Instructions for the task: The records below are to be restated word for word; their pictures are not.
───── Supplied records ─────
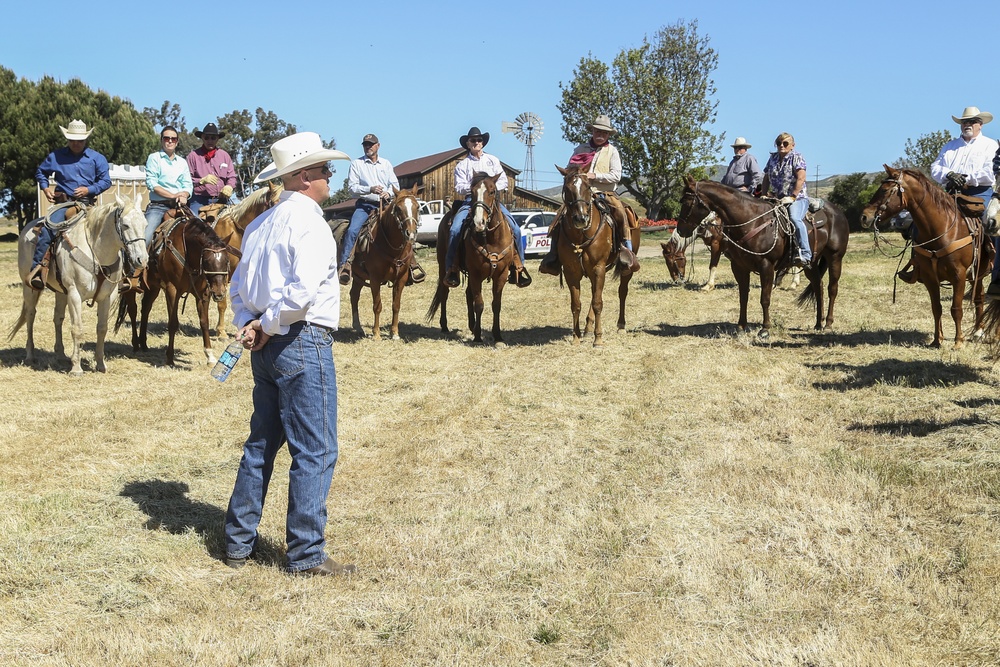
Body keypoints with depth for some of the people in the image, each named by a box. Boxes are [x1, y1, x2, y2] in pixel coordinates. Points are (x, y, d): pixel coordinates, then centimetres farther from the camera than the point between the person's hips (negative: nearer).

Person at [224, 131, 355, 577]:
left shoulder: (260, 223, 14)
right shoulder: (308, 221, -14)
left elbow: (239, 284, 17)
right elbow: (303, 290, -27)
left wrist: (248, 324, 3)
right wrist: (269, 327, -15)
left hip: (268, 346, 9)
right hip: (304, 344, -9)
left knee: (262, 444, 18)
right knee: (315, 451, -1)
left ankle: (238, 542, 25)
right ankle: (306, 554, 4)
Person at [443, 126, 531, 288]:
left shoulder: (493, 160, 15)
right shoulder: (462, 164, 11)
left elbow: (503, 182, 9)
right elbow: (459, 187, 0)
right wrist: (472, 187, -19)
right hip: (470, 200, -1)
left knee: (515, 229, -17)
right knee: (455, 229, -26)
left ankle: (518, 267, -8)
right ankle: (451, 269, -19)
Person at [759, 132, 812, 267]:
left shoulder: (796, 157, -2)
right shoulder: (773, 158, 15)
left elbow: (801, 178, -13)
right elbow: (766, 179, 20)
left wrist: (792, 197, -20)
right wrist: (763, 195, 5)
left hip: (797, 198, -7)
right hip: (777, 199, 7)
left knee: (795, 218, -33)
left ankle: (805, 254, -37)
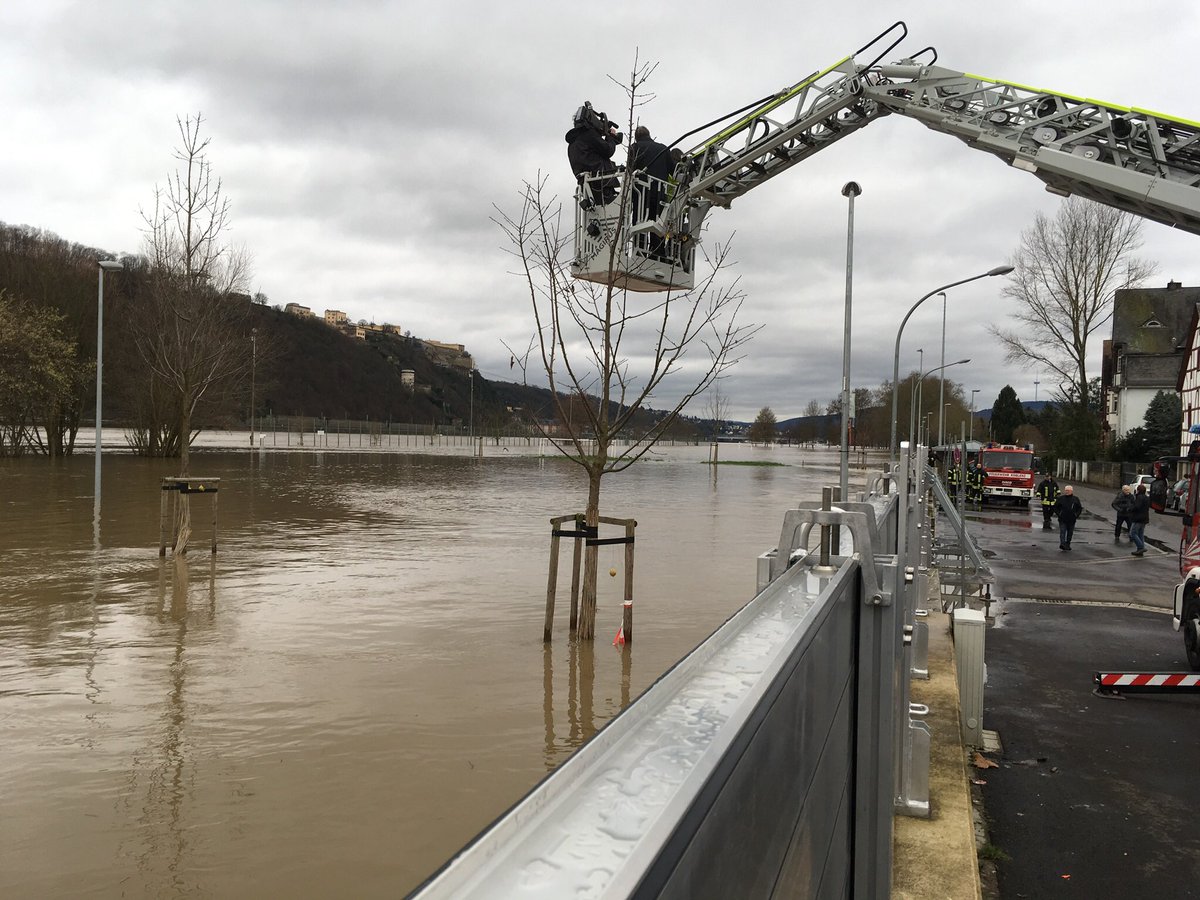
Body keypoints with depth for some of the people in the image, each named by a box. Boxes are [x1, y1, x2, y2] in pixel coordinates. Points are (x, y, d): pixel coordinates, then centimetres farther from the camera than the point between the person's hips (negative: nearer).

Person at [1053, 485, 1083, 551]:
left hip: (1071, 520, 2)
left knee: (1070, 533, 10)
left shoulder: (1075, 499, 4)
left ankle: (1067, 545, 21)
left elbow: (1080, 508, 12)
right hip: (1062, 520, -2)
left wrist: (1076, 515, 1)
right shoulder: (1061, 498, 1)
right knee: (1062, 532, -13)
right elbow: (1055, 507, 9)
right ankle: (1062, 544, -23)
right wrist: (1058, 514, -1)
─────
Written solution:
Body keypoints with depth for some of the people in the image, each named by a box. Boxes are [x1, y1, x2, y2] in pixel coordinates. Points are (x, y, d): pixel coordinates, then centimetres farther from the camera than the point between the person's hips (negative: nearer).

Person at [224, 131, 355, 577]:
left shoulder: (260, 223, 14)
right shoulder: (308, 221, -14)
left elbow: (239, 284, 17)
right elbow: (303, 290, -27)
left wrist: (248, 324, 3)
right wrist: (269, 327, -15)
left hip: (268, 346, 9)
right hip: (304, 344, -9)
left knee: (262, 444, 18)
right knee: (315, 451, -1)
left ankle: (238, 542, 25)
right ankle: (306, 554, 4)
Person at [443, 126, 531, 288]:
left shoulder: (493, 160, 15)
right shoulder: (462, 164, 11)
left elbow: (503, 182, 9)
right elbow: (459, 187, 0)
right wrist: (472, 187, -19)
right hip: (470, 200, -1)
left knee: (515, 229, -17)
right knee: (455, 229, -26)
left ankle: (518, 267, -8)
right ankle: (451, 269, -19)
Person at [759, 132, 812, 267]:
left shoulder: (796, 157, -2)
right shoulder: (773, 158, 15)
left elbow: (801, 178, -13)
right elbow: (766, 179, 20)
left wrist: (792, 197, -20)
right wrist: (763, 195, 5)
left hip: (797, 198, -7)
right hip: (777, 199, 7)
left knee: (795, 218, -33)
left ankle: (805, 254, -37)
Body keypoints with depth for some of the people in the image, each named by a box. Boxes are [x1, y1, x2, y2] in pixel coordinates. Points are (x, y, d): pixel coordinates, then centimetres farther from the camera than the point between the person's hips (negative: nearer).

Person at [1053, 485, 1083, 551]:
left hip: (1071, 520, 2)
left knee: (1070, 533, 10)
left shoulder: (1075, 499, 4)
left ankle: (1067, 545, 21)
left elbow: (1080, 508, 12)
right hip: (1062, 520, -2)
left wrist: (1076, 515, 1)
right shoulder: (1061, 498, 1)
right knee: (1062, 532, -13)
right elbow: (1055, 507, 9)
right ankle: (1062, 544, -23)
right wrist: (1058, 514, -1)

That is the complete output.